2nd Lieutenant, 5th Battalion Rifle Brigade, attached to 4th Battalion.
Died of wounds on Tuesday 4th May 1915, age 21.
Remembered on the Menin Gate Memorial, Belgium.
Student of coal mining.
The second son of Sir Ernest Trevelyan, Wilfred was born in Calcutta, India, in 1893 where his father was a High Court Judge. Moving back to England in 1900, Wilfred was educated at Rugby School where he was a member of the School Officer Training Corps (O.T.C).
Although passing the entrance exam to Balliol College in Oxford, Wilfred was offered employment in India subject to obtaining a degree in coal mining. Agreeing to this, he arrived at Hulme Hall in October 1912 to study at the University. Wilfred was a popular figure at Hall and the University. By 1914 he was a regular in the 1st XV rugby team and was a successful boxer, receiving University colours in both sports. Wilfred was also a keen swimmer and cricketer, playing for the Hall in inter-hall events.
Wilfred was a member of the University of Manchester O.T.C. from October 1912 to August 1914. When war broke out he applied for and received a temporary commission into the 5th Battalion The Rifle Brigade. The Rifles were a natural regiment of choice given their history of service in Asia.
In March 1915, Wilfred was posted to France and attached to the 4th Battalion, entering the war at a time where the life expectancy of a Second Lieutenant was six weeks.

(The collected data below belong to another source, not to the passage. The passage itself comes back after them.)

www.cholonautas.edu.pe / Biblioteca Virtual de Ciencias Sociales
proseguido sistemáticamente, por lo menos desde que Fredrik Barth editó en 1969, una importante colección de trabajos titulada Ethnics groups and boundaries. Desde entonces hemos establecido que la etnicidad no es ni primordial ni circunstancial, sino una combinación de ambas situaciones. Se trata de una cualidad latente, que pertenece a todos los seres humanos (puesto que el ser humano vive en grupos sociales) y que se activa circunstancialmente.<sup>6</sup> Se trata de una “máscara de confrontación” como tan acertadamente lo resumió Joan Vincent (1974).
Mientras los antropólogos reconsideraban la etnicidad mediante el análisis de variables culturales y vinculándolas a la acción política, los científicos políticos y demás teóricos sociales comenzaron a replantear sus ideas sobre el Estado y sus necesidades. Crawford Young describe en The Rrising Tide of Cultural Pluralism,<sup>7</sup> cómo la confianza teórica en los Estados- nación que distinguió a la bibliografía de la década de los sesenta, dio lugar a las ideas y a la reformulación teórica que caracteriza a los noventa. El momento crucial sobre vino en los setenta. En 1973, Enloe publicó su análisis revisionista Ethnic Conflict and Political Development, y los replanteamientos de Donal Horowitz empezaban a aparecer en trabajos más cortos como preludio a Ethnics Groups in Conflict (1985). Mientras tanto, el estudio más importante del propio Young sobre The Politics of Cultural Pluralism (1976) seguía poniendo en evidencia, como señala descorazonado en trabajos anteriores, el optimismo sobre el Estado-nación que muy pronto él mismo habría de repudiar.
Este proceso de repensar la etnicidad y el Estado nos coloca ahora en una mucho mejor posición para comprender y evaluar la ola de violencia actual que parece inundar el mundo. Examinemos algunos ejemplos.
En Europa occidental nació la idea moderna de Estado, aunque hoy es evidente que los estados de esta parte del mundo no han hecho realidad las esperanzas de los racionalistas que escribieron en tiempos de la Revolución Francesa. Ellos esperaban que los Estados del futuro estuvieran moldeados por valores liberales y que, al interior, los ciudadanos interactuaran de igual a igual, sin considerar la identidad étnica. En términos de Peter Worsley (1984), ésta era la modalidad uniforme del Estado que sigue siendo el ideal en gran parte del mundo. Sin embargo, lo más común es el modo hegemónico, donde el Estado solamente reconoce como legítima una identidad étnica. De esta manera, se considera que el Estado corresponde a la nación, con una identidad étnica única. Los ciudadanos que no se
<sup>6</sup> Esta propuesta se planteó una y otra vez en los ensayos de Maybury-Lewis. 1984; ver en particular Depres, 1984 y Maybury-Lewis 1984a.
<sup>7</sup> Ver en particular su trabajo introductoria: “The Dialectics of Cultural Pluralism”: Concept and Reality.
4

Wilfred spent his first nine days in Belgium familiarising himself with the responsibilities of an infantry officer, taking his place on the front line for the first time in early April near Ypres.
April also marked the start of a series of battles known as 2nd Ypres, where the German Army tried to breakthrough the Allied trenches around the historic market town. This attack has become infamous as it was the first time that gas was used on the Western Front. Whilst not directly facing German attacks, the 4th Battalion were moved around to act as support in the event of a breakthrough.

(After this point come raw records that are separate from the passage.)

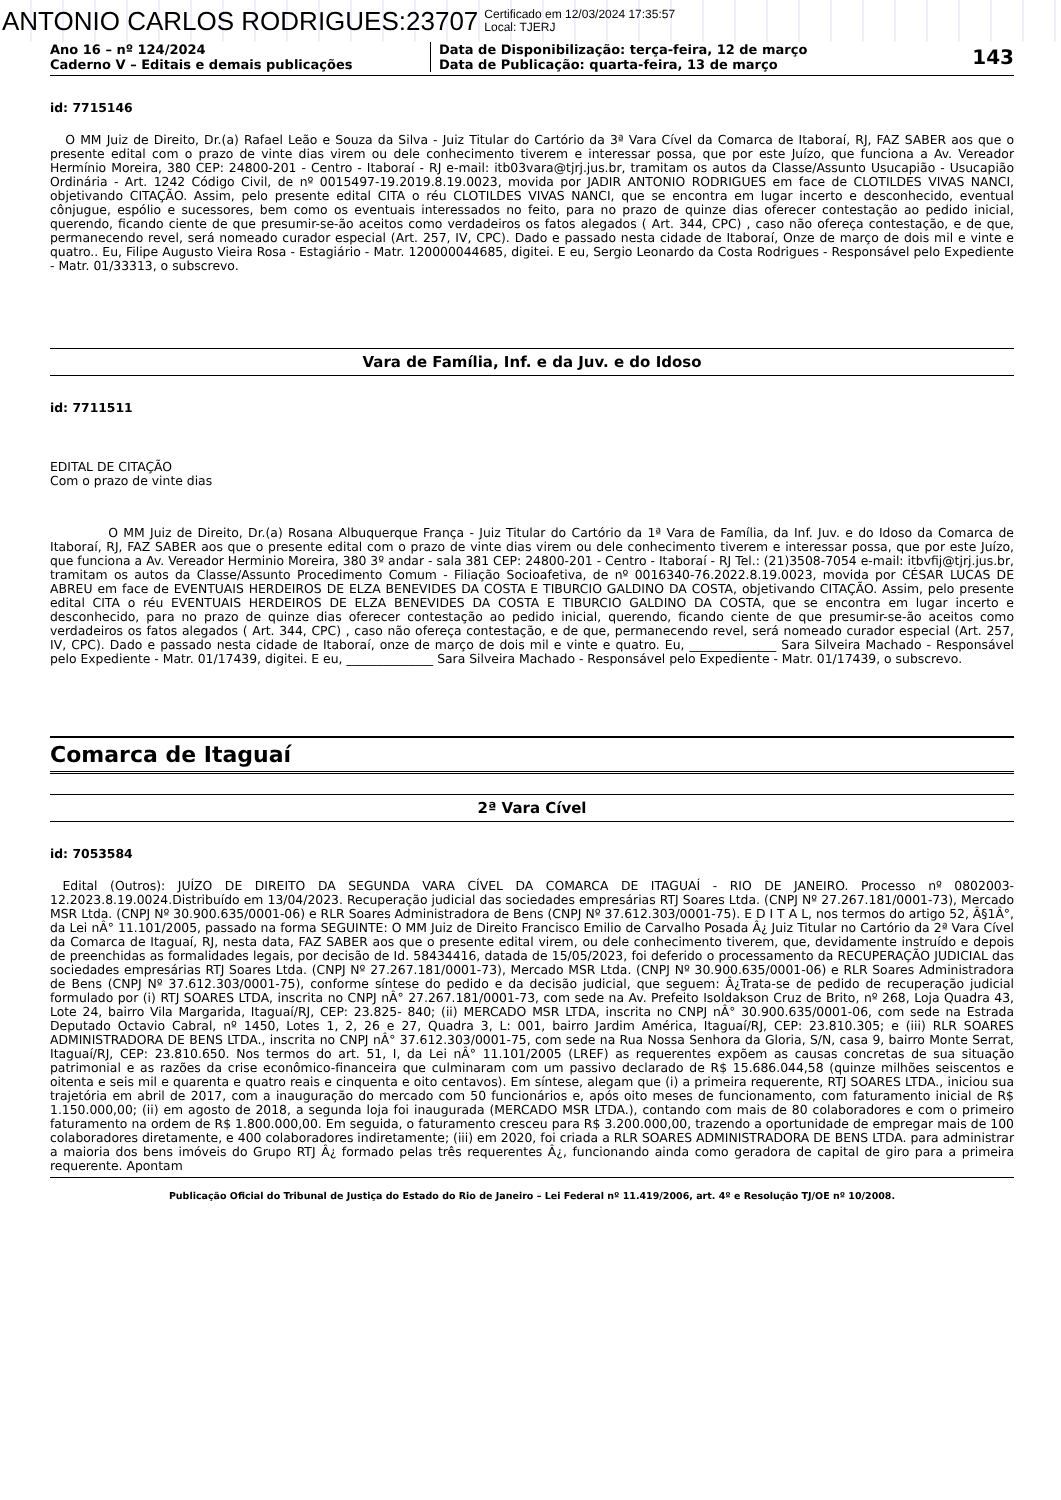ANTONIO CARLOS RODRIGUES:23707 Certificado em 12/03/2024 17:35:57
Local: TJERJ
Ano 16 – nº 124/2024
Caderno V – Editais e demais publicações
Data de Disponibilização: terça-feira, 12 de março
Data de Publicação: quarta-feira, 13 de março
143
id: 7715146
O MM Juiz de Direito, Dr.(a) Rafael Leão e Souza da Silva - Juiz Titular do Cartório da 3ª Vara Cível da Comarca de Itaboraí, RJ, FAZ SABER aos que o presente edital com o prazo de vinte dias virem ou dele conhecimento tiverem e interessar possa, que por este Juízo, que funciona a Av. Vereador Hermínio Moreira, 380 CEP: 24800-201 - Centro - Itaboraí - RJ e-mail: itb03vara@tjrj.jus.br, tramitam os autos da Classe/Assunto Usucapião - Usucapião Ordinária - Art. 1242 Código Civil, de nº 0015497-19.2019.8.19.0023, movida por JADIR ANTONIO RODRIGUES em face de CLOTILDES VIVAS NANCI, objetivando CITAÇÃO. Assim, pelo presente edital CITA o réu CLOTILDES VIVAS NANCI, que se encontra em lugar incerto e desconhecido, eventual cônjugue, espólio e sucessores, bem como os eventuais interessados no feito, para no prazo de quinze dias oferecer contestação ao pedido inicial, querendo, ficando ciente de que presumir-se-ão aceitos como verdadeiros os fatos alegados ( Art. 344, CPC) , caso não ofereça contestação, e de que, permanecendo revel, será nomeado curador especial (Art. 257, IV, CPC). Dado e passado nesta cidade de Itaboraí, Onze de março de dois mil e vinte e quatro.. Eu, Filipe Augusto Vieira Rosa - Estagiário - Matr. 120000044685, digitei. E eu, Sergio Leonardo da Costa Rodrigues - Responsável pelo Expediente - Matr. 01/33313, o subscrevo.
Vara de Família, Inf. e da Juv. e do Idoso
id: 7711511
EDITAL DE CITAÇÃO
Com o prazo de vinte dias
O MM Juiz de Direito, Dr.(a) Rosana Albuquerque França - Juiz Titular do Cartório da 1ª Vara de Família, da Inf. Juv. e do Idoso da Comarca de Itaboraí, RJ, FAZ SABER aos que o presente edital com o prazo de vinte dias virem ou dele conhecimento tiverem e interessar possa, que por este Juízo, que funciona a Av. Vereador Herminio Moreira, 380 3º andar - sala 381 CEP: 24800-201 - Centro - Itaboraí - RJ Tel.: (21)3508-7054 e-mail: itbvfij@tjrj.jus.br, tramitam os autos da Classe/Assunto Procedimento Comum - Filiação Socioafetiva, de nº 0016340-76.2022.8.19.0023, movida por CÉSAR LUCAS DE ABREU em face de EVENTUAIS HERDEIROS DE ELZA BENEVIDES DA COSTA E TIBURCIO GALDINO DA COSTA, objetivando CITAÇÃO. Assim, pelo presente edital CITA o réu EVENTUAIS HERDEIROS DE ELZA BENEVIDES DA COSTA E TIBURCIO GALDINO DA COSTA, que se encontra em lugar incerto e desconhecido, para no prazo de quinze dias oferecer contestação ao pedido inicial, querendo, ficando ciente de que presumir-se-ão aceitos como verdadeiros os fatos alegados ( Art. 344, CPC) , caso não ofereça contestação, e de que, permanecendo revel, será nomeado curador especial (Art. 257, IV, CPC). Dado e passado nesta cidade de Itaboraí, onze de março de dois mil e vinte e quatro. Eu, ______________ Sara Silveira Machado - Responsável pelo Expediente - Matr. 01/17439, digitei. E eu, ______________ Sara Silveira Machado - Responsável pelo Expediente - Matr. 01/17439, o subscrevo.
Comarca de Itaguaí
2ª Vara Cível
id: 7053584
Edital (Outros): JUÍZO DE DIREITO DA SEGUNDA VARA CÍVEL DA COMARCA DE ITAGUAÍ - RIO DE JANEIRO. Processo nº 0802003-12.2023.8.19.0024.Distribuído em 13/04/2023. Recuperação judicial das sociedades empresárias RTJ Soares Ltda. (CNPJ Nº 27.267.181/0001-73), Mercado MSR Ltda. (CNPJ Nº 30.900.635/0001-06) e RLR Soares Administradora de Bens (CNPJ Nº 37.612.303/0001-75). E D I T A L, nos termos do artigo 52, Â§1Â°, da Lei nÂ° 11.101/2005, passado na forma SEGUINTE: O MM Juiz de Direito Francisco Emilio de Carvalho Posada Â¿ Juiz Titular no Cartório da 2ª Vara Cível da Comarca de Itaguaí, RJ, nesta data, FAZ SABER aos que o presente edital virem, ou dele conhecimento tiverem, que, devidamente instruído e depois de preenchidas as formalidades legais, por decisão de Id. 58434416, datada de 15/05/2023, foi deferido o processamento da RECUPERAÇÃO JUDICIAL das sociedades empresárias RTJ Soares Ltda. (CNPJ Nº 27.267.181/0001-73), Mercado MSR Ltda. (CNPJ Nº 30.900.635/0001-06) e RLR Soares Administradora de Bens (CNPJ Nº 37.612.303/0001-75), conforme síntese do pedido e da decisão judicial, que seguem: Â¿Trata-se de pedido de recuperação judicial formulado por (i) RTJ SOARES LTDA, inscrita no CNPJ nÂ° 27.267.181/0001-73, com sede na Av. Prefeito Isoldakson Cruz de Brito, nº 268, Loja Quadra 43, Lote 24, bairro Vila Margarida, Itaguaí/RJ, CEP: 23.825- 840; (ii) MERCADO MSR LTDA, inscrita no CNPJ nÂ° 30.900.635/0001-06, com sede na Estrada Deputado Octavio Cabral, nº 1450, Lotes 1, 2, 26 e 27, Quadra 3, L: 001, bairro Jardim América, Itaguaí/RJ, CEP: 23.810.305; e (iii) RLR SOARES ADMINISTRADORA DE BENS LTDA., inscrita no CNPJ nÂ° 37.612.303/0001-75, com sede na Rua Nossa Senhora da Gloria, S/N, casa 9, bairro Monte Serrat, Itaguaí/RJ, CEP: 23.810.650. Nos termos do art. 51, I, da Lei nÂ° 11.101/2005 (LREF) as requerentes expõem as causas concretas de sua situação patrimonial e as razões da crise econômico-financeira que culminaram com um passivo declarado de R$ 15.686.044,58 (quinze milhões seiscentos e oitenta e seis mil e quarenta e quatro reais e cinquenta e oito centavos). Em síntese, alegam que (i) a primeira requerente, RTJ SOARES LTDA., iniciou sua trajetória em abril de 2017, com a inauguração do mercado com 50 funcionários e, após oito meses de funcionamento, com faturamento inicial de R$ 1.150.000,00; (ii) em agosto de 2018, a segunda loja foi inaugurada (MERCADO MSR LTDA.), contando com mais de 80 colaboradores e com o primeiro faturamento na ordem de R$ 1.800.000,00. Em seguida, o faturamento cresceu para R$ 3.200.000,00, trazendo a oportunidade de empregar mais de 100 colaboradores diretamente, e 400 colaboradores indiretamente; (iii) em 2020, foi criada a RLR SOARES ADMINISTRADORA DE BENS LTDA. para administrar a maioria dos bens imóveis do Grupo RTJ Â¿ formado pelas três requerentes Â¿, funcionando ainda como geradora de capital de giro para a primeira requerente. Apontam
Publicação Oficial do Tribunal de Justiça do Estado do Rio de Janeiro – Lei Federal nº 11.419/2006, art. 4º e Resolução TJ/OE nº 10/2008.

The month of April had been a baptism of fire for Wilfred. Within 30 days he had spent 18 either on the front line or in reserve trenches, marched through Ypres as it was being shelled, been subject to gas attacks and seen tremendous losses to fellow Battalions. Two officers and 32 men were killed from the Battalion, with over 90 being wounded.
On the 3rd May, the Battalion were moved to the Eastern edge of Bellewarde Wood close to Hodge Chateau, where they were ordered to dig a second line of trenches in Sanctuary Wood. During a German bombardment of the trenches tragedy struck. The events on that day were described by Captain de Moleyns in a letter to Wilfred’s father:
“Please excuse the liberty I am taking in writing to you, but it is on behalf of your son. I knew him in the Isle of Sheppey for a short time before he was sent to France, and when I came out here again last week he was in my company. On Tuesday we had breakfast together, and shortly after that I took him up and asked him to get his men on to work at improving a communication trench. This trench was some way behind the actual fire trenches, and there had only been intermittent shell fire on it previously. I had only left him there a few minutes when the Company Sergeant-Major told me your son had been hit by a shrapnel shell. I went back at once and assisted him to the dressing station. He was very brave and cheery, and could walk with little or no support, and only complained of the pain the back, where he had been hit, and giddiness. I handed him over to the doctor and honestly thought he would be alright. It was only early on yesterday morning, when I was in the fire trenches, that I heard he had died early in the morning. He has been buried close to the remains of Hooge Chateau, about four miles due east of Ypres. Will you please permit me to offer you my most sincere sympathy on your bereavement, and to say that I have lost a real friend and a most gallant and willing brother officer?”